Like most who have studied the miracles of Jesus, Graham Twelftree traces line of thinking to David Hume. Hume argued that for an event to be believed as true it must have sufficient witnesses. Since a miracle is something that is outside of the laws of nature, the witness to a miracle must be especially strong. In fact, there is no witness to a miracle that Hume would accept as reliable, therefore there are no accurate reports of miracles, therefore miracles never happen.

Miracle PuzzlersIn a scientific age, events once thought to be miraculous can be explained. Honestly, I am extremely skeptical when someone tells me they have experienced something supernatural (a ghost, for example). My modernist mind pretty much goes into MythBuster mode and I look for the logical explanation behind the experience. There is simply no way I am going to believe a ghost appeared, no matter who was telling me the story. Arthur C. Clarke once said that technology in a primitive culture is indistinguishable from magic. Mark Twain makes a similar point in A Connecticut Yankee. To most modern minds, a miracle is just science or technology which has yet to be discovered in a particular culture.

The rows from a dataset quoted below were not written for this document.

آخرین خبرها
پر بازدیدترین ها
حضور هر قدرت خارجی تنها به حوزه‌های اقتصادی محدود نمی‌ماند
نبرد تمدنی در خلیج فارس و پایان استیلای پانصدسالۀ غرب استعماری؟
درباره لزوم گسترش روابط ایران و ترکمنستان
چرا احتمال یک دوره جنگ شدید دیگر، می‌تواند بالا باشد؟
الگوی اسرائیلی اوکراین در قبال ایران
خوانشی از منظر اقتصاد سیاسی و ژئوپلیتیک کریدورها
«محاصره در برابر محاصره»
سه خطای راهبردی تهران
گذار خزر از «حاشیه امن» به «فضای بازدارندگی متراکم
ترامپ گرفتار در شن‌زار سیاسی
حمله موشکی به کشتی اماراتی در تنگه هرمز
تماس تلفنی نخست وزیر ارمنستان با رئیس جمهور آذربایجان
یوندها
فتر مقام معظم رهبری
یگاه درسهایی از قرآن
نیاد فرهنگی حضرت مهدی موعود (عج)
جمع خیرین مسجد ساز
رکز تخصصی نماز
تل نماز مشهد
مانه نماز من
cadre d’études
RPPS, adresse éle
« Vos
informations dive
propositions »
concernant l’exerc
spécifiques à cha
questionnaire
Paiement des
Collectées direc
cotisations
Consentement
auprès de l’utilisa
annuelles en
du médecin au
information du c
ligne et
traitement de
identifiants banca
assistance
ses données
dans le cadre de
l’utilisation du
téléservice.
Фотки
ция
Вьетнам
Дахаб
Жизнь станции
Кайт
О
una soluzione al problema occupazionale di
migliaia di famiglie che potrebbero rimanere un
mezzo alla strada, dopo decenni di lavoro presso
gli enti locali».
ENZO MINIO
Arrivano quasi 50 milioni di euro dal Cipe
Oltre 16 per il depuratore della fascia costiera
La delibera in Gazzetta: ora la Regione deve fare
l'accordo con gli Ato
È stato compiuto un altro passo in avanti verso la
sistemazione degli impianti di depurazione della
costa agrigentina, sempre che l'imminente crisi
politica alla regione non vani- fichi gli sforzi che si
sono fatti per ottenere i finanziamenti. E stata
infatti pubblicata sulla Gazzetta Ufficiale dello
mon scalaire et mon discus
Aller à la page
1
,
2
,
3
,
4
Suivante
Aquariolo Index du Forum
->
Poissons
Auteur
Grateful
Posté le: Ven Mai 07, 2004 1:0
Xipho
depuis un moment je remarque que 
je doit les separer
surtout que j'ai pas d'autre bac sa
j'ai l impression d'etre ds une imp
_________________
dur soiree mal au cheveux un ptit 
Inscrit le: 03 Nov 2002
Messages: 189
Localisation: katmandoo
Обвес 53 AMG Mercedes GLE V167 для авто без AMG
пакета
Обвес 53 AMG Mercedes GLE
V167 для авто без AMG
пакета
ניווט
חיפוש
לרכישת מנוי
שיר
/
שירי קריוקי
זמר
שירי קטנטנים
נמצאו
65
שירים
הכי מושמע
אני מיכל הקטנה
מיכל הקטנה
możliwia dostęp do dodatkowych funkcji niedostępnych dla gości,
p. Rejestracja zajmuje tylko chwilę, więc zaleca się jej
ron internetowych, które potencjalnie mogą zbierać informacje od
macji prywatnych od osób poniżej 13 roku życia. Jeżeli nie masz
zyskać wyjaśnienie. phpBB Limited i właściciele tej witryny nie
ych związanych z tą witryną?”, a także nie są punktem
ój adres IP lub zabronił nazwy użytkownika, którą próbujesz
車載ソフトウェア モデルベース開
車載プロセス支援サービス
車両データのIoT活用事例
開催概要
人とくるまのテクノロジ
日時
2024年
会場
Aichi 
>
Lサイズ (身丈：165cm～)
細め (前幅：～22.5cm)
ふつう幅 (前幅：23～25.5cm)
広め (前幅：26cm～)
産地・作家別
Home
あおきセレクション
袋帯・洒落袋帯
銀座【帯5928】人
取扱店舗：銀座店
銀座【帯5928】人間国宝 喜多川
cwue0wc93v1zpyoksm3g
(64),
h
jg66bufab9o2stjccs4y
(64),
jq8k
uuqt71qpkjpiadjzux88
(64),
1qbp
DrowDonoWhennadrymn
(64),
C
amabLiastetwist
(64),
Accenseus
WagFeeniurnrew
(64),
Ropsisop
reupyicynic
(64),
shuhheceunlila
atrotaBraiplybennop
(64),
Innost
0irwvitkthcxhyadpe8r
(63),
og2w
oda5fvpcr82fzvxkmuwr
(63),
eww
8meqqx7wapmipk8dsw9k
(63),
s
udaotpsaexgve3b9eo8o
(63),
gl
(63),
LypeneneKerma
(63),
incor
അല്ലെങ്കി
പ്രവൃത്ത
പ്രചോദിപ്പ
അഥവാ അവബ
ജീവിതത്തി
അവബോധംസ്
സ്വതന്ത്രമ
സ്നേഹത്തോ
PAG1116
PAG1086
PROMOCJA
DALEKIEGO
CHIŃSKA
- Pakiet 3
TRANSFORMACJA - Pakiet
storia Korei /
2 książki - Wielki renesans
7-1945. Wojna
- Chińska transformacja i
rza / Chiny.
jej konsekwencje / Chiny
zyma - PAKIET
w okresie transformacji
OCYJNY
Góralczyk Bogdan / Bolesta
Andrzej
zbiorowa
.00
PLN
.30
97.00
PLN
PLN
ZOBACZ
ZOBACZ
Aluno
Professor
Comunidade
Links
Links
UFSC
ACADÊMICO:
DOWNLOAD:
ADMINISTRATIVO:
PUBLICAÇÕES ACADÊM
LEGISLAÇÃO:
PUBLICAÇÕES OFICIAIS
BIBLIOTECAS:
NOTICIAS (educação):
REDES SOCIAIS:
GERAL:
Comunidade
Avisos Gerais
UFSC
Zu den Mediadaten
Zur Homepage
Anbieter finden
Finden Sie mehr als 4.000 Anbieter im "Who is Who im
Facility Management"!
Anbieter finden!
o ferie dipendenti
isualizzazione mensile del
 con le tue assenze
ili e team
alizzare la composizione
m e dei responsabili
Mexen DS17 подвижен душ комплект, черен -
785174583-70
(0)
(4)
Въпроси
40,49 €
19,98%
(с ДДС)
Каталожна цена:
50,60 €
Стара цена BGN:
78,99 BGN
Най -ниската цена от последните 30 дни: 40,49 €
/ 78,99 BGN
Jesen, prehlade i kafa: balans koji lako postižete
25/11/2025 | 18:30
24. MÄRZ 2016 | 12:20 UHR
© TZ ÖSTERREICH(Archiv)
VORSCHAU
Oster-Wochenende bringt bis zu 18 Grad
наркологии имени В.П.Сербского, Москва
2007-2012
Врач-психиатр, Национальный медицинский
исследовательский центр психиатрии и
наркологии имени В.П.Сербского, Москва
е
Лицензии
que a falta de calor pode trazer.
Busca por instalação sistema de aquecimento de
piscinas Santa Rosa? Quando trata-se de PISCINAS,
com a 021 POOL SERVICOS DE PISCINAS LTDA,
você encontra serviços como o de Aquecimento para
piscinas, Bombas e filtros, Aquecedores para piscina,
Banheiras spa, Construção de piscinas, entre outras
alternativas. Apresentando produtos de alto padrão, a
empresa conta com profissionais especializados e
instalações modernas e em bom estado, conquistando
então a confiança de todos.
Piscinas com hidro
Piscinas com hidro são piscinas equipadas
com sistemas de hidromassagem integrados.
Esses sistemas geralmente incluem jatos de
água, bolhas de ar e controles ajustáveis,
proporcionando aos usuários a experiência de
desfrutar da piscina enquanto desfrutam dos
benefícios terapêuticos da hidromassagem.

Two observations are appropriate here. First, my modern skepticism has no business trying to explain the miracles of Jesus. In the Second Temple Period, miracles happened. In fact, people who expected as messianic age believed it would be accompanied by miracles, including healing and resurrection. If Jesus had appeared in Galilee and announced he was the messiah did not do any miracles, he would have been dismissed as a fraud. In fact, the conflict Jesus has with the Pharisees is not whether he did miracles, but the source of his power to do miracles.

Second, anyone who dismisses Jesus’ miracles is imposing their modern worldview on a pre-modern worldview. We are expecting Jesus to act like a proper Evangelical Christian (or Lutheran or Pentecostal, etc.) The fact is, Jesus does not fit modern theological categories and it is a serious mistake to make him out to be exactly what we expected him to be.

How does this affect the way a modern reader understands the miracle stories in the Gospels?